Dans le cadre de la lutte contre l’insécurité surtout, le rôle du citoyen est encadré. Selon la commissaire principale de police Anes Nignan, le décret 1052 portant définition des modalités de participation des populations à la mise en œuvre de la police de proximité a été pris en 2016, en application de l’article 10 de la loi n°032-2003/AN du 14 mai 2003 relative à la sécurité intérieure. A l’en croire, le décret dispose qu’il ne peut être créé plus d’une structure locale de sécurité par village ou secteur. « Cependant, il n’est pas exclu qu’à la date d’aujourd’hui, il y ait deux structures par secteur ou village », note la commissaire principale de police. Et même si la structure locale de sécurité est libre de son organisation, elle doit respecter les lois et règlements, la cohésion sociale et les droits humains.
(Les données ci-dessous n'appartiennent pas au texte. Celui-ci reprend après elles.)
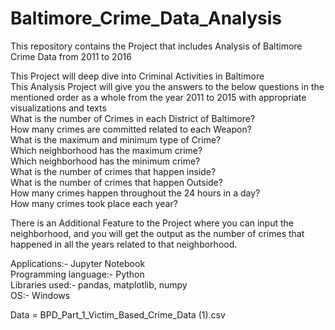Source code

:# Baltimore_Crime_Data_Analysis

This repository contains the Project that includes Analysis of Baltimore Crime Data from 2011 to 2016<br>

This Project will deep dive into Criminal Activities in Baltimore<br>
This Analysis Project will give you the answers to the below questions in the mentioned order as a whole from the year 2011 to 2015 with appropriate visualizations and texts<br>
What is the number of Crimes in each District of Baltimore?<br>
How many crimes are committed related to each Weapon?<br>
What is the maximum and minimum type of Crime?<br>
Which neighborhood has the maximum crime?<br>
Which neighborhood has the minimum crime?<br>
What is the number of crimes that happen inside?<br>
What is the number of crimes that happen Outside?<br>
How many crimes happen throughout the 24 hours in a day?<br>
How many crimes took place each year?<br>

There is an Additional Feature to the Project where you can input the neighborhood, and you will get the output as the number of crimes that happened in all the years related to that neighborhood.<br>

Applications:- Jupyter Notebook<br>
Programming language:- Python<br>
Libraries used:- pandas, matplotlib, numpy<br>
OS:- Windows<br>

Data = BPD_Part_1_Victim_Based_Crime_Data (1).csv<br>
Mais, il faut noter que cette participation des citoyens à la coproduction de la sécurité n’est pas sans risques. Des dérapages ont d’ailleurs été enregistrés dans plusieurs localités, notamment avec les groupes d’autodéfense.

Une vue des participants

Des inquiétudes

Selon le directeur général de la promotion et de la cohésion sociale, Dr Ouattara Siaka, ces hommes en armes, en l’absence de formation, d’encadrement et d’inclusion, peuvent « devenir une réelle menace et aller dans un sens de communautarisme ou de regroupement ethnique qui peut avoir pour objectif de défendre un clan ou une ethnie ou une religion ». « A la limite, on a l’impression qu’il y a eu une répartition territoriale du pays entre ces initiatives. Au regard de ce que nous constatons, nous sommes en droit de nous demander si c’est la sécurité des citoyens qui est le motif réel de la création de ces initiatives locales », s’interroge Dr Ouattara.
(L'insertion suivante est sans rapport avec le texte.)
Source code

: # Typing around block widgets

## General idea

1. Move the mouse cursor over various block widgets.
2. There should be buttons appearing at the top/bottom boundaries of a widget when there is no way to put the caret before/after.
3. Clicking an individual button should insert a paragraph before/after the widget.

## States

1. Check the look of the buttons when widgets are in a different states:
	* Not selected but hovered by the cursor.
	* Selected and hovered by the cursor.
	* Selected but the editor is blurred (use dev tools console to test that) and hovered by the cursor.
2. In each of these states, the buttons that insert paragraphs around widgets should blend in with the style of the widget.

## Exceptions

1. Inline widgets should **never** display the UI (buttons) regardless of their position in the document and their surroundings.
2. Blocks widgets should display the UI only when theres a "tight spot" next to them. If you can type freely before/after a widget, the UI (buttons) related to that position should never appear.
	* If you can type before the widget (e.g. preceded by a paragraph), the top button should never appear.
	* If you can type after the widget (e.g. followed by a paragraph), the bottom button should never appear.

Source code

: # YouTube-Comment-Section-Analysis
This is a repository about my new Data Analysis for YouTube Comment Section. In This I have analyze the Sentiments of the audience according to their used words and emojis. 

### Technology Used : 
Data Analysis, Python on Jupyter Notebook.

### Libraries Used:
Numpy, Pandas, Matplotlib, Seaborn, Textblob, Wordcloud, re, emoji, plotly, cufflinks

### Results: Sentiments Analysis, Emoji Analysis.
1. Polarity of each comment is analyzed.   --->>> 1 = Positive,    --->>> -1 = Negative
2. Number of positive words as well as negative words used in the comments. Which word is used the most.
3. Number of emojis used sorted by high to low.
Selon le Dr Ludovic Kibora, les Koglwéogo sont vus par certaines personnes comme des organisations de Mossé ; pourtant des recherches menées entre 2017 et 2018 ont montré par exemple l’existence de Mossé parmi des dozos dans le Centre-Est du pays. « On peut difficilement faire ces dichotomies parce que dans l’essence des pratiques culturelles, les gens ont dépassé des choses et on veut les ramener sur certaines querelles qui ne sont pas de leur niveau », regrette le directeur de l’INSS.

Aller au-delà des forces de sécurité

Notons que plusieurs personnalités à la retraite comme le contrôleur général de police, Paul Sondo ; le commissaire divisionnaire de police, Thomas Dakouré ; des responsables d’ONG et d’associations dans le domaine des droits humains ont contribué au débat à travers notamment le partage d’expériences et des recommandations. Au titre des recommandations, il est à noter l’implication des autres acteurs dans le processus de relecture prochaine du décret portant définition des modalités de participation des populations à la mise en œuvre de la police de proximité.